Le clou de notre petit séjour au Nord andin de Salta porte le doux nom de « Parilla », nous improvisons en effet un barbecue impresionante à base de légumes et de morceaux de bœufs délicieux, le tout arrosé d’un Cabernet Sauvignon argentin increible pour finir par des bananes au dulce de leche. Un vrai festin au camping de Tilcara, nos papilles gustatives sont en émoi, à quand la prochaine parilla ??
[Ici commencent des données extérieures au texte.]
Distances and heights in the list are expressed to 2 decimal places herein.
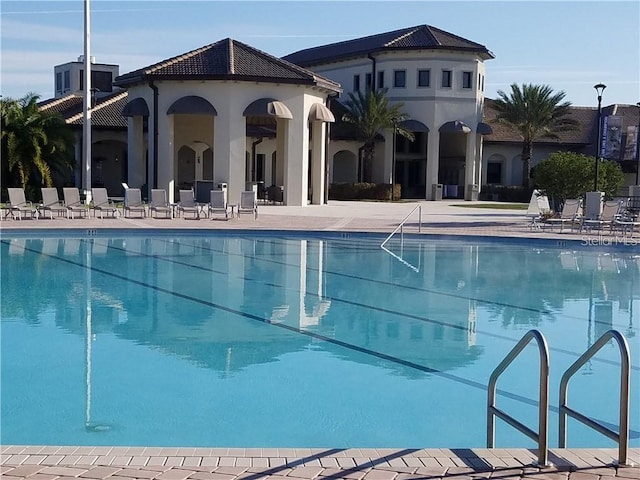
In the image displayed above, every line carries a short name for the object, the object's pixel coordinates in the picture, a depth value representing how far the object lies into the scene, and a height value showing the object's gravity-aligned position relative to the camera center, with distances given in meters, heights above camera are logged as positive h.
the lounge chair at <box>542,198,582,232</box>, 24.67 -0.80
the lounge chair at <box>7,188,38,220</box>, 24.67 -0.85
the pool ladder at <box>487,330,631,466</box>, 4.85 -1.32
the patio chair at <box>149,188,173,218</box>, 26.38 -0.79
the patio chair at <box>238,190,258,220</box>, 26.78 -0.68
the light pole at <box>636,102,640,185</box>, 42.78 +2.34
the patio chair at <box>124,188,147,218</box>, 26.28 -0.73
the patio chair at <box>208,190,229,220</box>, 26.91 -0.77
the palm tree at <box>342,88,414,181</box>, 44.03 +3.70
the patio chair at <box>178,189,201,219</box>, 26.38 -0.77
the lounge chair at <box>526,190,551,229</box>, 26.61 -0.85
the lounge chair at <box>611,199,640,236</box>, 23.72 -1.02
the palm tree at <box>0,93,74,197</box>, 32.16 +1.41
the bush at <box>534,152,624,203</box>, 27.83 +0.38
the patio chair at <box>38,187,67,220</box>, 25.22 -0.84
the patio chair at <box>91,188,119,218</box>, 26.02 -0.78
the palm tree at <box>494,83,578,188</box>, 46.50 +4.28
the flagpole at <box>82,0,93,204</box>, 29.66 +2.45
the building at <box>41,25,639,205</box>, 32.31 +2.93
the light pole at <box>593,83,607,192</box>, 26.95 +1.25
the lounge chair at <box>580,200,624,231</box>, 23.59 -0.83
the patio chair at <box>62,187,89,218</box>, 25.28 -0.83
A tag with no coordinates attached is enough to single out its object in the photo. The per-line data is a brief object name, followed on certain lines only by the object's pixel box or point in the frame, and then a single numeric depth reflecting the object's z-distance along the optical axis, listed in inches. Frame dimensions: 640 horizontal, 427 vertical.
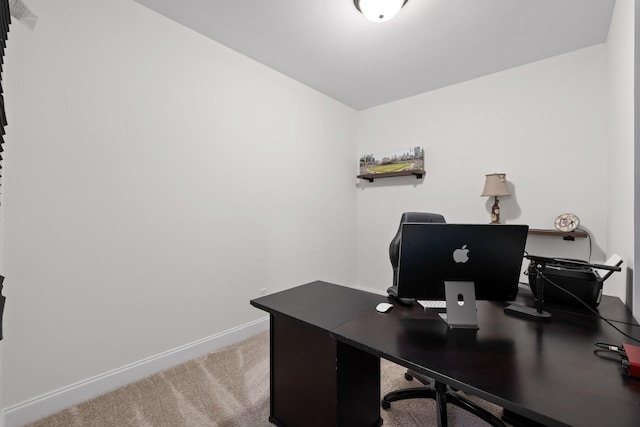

* à chanter avec une grosse voix pour la danse du feu
** Mouvement chez les mollets moteurs : provisoirement nos articles sont rédigés par Sophie
On file dans la Quebrada
Après le passage de la frontière argentine, s’étend l’immense Quebrada de Humahuaca. Cette belle vallée aux couleurs et formes façonnées par les vents offre un paysage incroyable. On ferme les yeux et on essaye d’imaginer ce qui a pu se passer ici il y a des milliers d’années, au temps des éruptions volcaniques et des coulées de laves qui ont gravées à jamais leur passage. Plus que partout ailleurs sur la Cordillère des Andes, on imagine ici des chocs brutaux, des éclatements de plaques tectoniques, du feu et des cendres. On ouvre les yeux et le résultat est aujourd’hui un paysage paisible, coloré, brut qui offre une contemplation sans pareil.
Nous plantons la tente au bord de la route, dans des forêts de cactus, chez des argentins, le temps de partager avec eux le repas de fête de la Pachamama (tripes et pieds de vaches marinés dans une sauce tomate relevée).
Nous réalisons nos premiers pas en Argentine, tantôt déçus de ce que nous trouvons, tantôt étonnés, souvent ravis. Le contraste avec la Bolivie est immédiat. Une fois la frontière passée, l’accent fait des « che » à chaque mot, les thermos sont remplis d’eau bouillante et le maté tourne, les balayeurs sont mieux équipés qu’Inspecteur Gadget, les petites boutiques ont des portes et des frigos. Nous replongeons tranquillement dans un monde un peu plus connu mais qui heureusement nous offre encore des surprises.
Nous faisons paisiblement notre entrée dans la ville Salta par une piste cyclable et nous attendons notre amie Sophie qui nous rejoint dans quelques jours, bercés dans le rythme de vie argentin.